About this exercise:
Look through the material below. Return exactly the lines from the one with "left hip: (636, 419, 1)" through the one with "left knee: (744, 486, -1)", both included.
● ● ●
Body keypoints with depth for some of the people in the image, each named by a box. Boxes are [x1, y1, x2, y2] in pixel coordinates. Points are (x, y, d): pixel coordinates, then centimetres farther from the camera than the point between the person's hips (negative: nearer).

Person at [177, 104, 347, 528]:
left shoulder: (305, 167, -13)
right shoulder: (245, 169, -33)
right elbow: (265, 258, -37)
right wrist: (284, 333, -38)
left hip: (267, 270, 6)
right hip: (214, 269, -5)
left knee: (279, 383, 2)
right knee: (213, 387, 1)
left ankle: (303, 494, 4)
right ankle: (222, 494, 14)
● ● ●
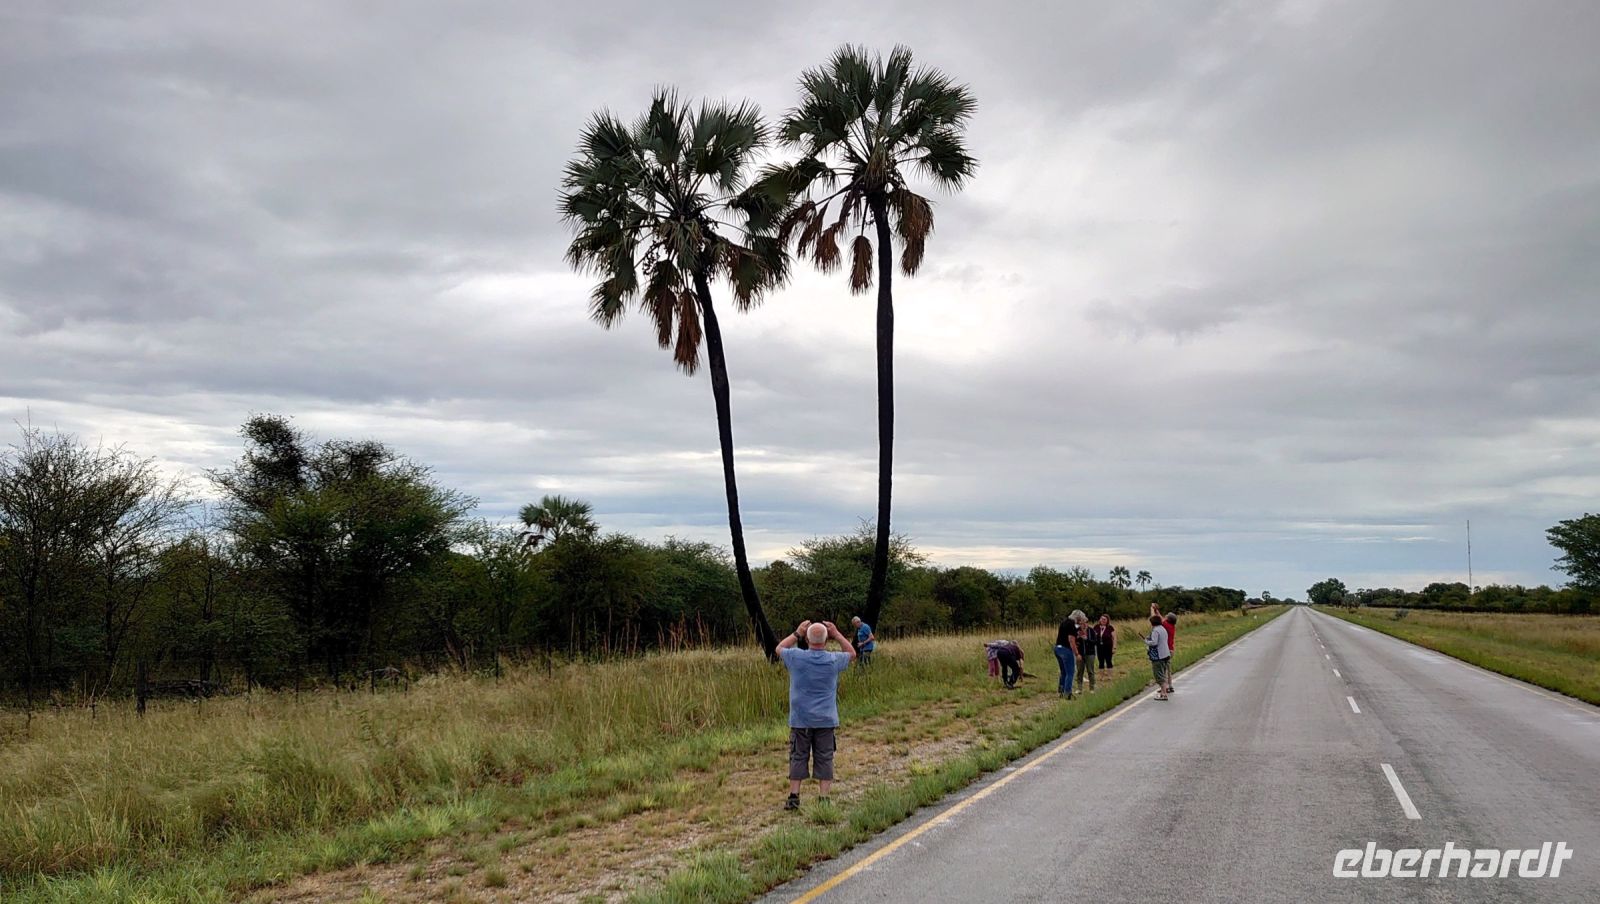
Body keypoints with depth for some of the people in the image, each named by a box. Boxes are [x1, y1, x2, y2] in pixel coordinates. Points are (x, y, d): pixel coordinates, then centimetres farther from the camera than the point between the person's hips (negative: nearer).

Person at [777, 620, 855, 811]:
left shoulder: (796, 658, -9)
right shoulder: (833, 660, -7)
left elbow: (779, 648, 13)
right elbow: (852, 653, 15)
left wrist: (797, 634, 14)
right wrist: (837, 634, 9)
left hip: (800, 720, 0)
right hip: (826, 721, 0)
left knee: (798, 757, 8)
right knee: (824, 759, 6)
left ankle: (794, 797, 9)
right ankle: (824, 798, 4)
● ● ●
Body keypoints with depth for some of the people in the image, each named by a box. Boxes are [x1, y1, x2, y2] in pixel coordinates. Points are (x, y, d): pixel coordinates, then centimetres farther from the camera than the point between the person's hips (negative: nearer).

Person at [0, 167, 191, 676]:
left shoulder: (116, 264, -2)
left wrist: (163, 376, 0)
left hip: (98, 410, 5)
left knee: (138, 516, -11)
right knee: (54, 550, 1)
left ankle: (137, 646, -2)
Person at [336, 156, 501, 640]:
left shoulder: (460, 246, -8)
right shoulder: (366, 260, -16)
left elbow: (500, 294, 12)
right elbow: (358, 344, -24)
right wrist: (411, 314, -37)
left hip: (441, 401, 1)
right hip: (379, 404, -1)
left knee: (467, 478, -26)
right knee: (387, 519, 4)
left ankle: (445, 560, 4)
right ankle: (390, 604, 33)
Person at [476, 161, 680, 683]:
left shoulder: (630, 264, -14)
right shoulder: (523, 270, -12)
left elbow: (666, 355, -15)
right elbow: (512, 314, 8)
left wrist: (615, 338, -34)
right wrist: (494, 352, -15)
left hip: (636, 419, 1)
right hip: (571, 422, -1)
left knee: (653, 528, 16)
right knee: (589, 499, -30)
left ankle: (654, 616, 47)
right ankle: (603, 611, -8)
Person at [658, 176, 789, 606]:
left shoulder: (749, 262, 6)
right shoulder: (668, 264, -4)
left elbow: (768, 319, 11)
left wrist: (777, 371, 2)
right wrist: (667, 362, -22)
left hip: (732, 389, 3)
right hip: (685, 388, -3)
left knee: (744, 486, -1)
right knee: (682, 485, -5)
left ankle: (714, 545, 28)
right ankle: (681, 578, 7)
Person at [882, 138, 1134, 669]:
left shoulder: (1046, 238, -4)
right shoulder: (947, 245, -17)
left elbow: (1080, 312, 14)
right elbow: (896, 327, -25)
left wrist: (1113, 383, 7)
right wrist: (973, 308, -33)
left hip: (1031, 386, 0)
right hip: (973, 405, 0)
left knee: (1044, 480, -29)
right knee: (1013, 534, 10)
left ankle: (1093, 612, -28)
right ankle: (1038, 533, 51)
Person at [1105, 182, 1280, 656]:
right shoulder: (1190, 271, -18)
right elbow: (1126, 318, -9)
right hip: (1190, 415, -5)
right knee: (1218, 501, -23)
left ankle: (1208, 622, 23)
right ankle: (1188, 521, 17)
● ● ●
Task response:
left hip: (636, 419, 1)
right hip: (571, 422, -1)
left knee: (653, 528, 16)
right knee: (589, 499, -30)
left ankle: (654, 616, 47)
right ankle: (603, 611, -8)
Person at [658, 176, 789, 606]:
left shoulder: (749, 262, 6)
right shoulder: (668, 264, -4)
left elbow: (768, 319, 11)
left wrist: (777, 371, 2)
right wrist: (667, 362, -22)
left hip: (732, 389, 3)
right hip: (685, 388, -3)
left knee: (744, 486, -1)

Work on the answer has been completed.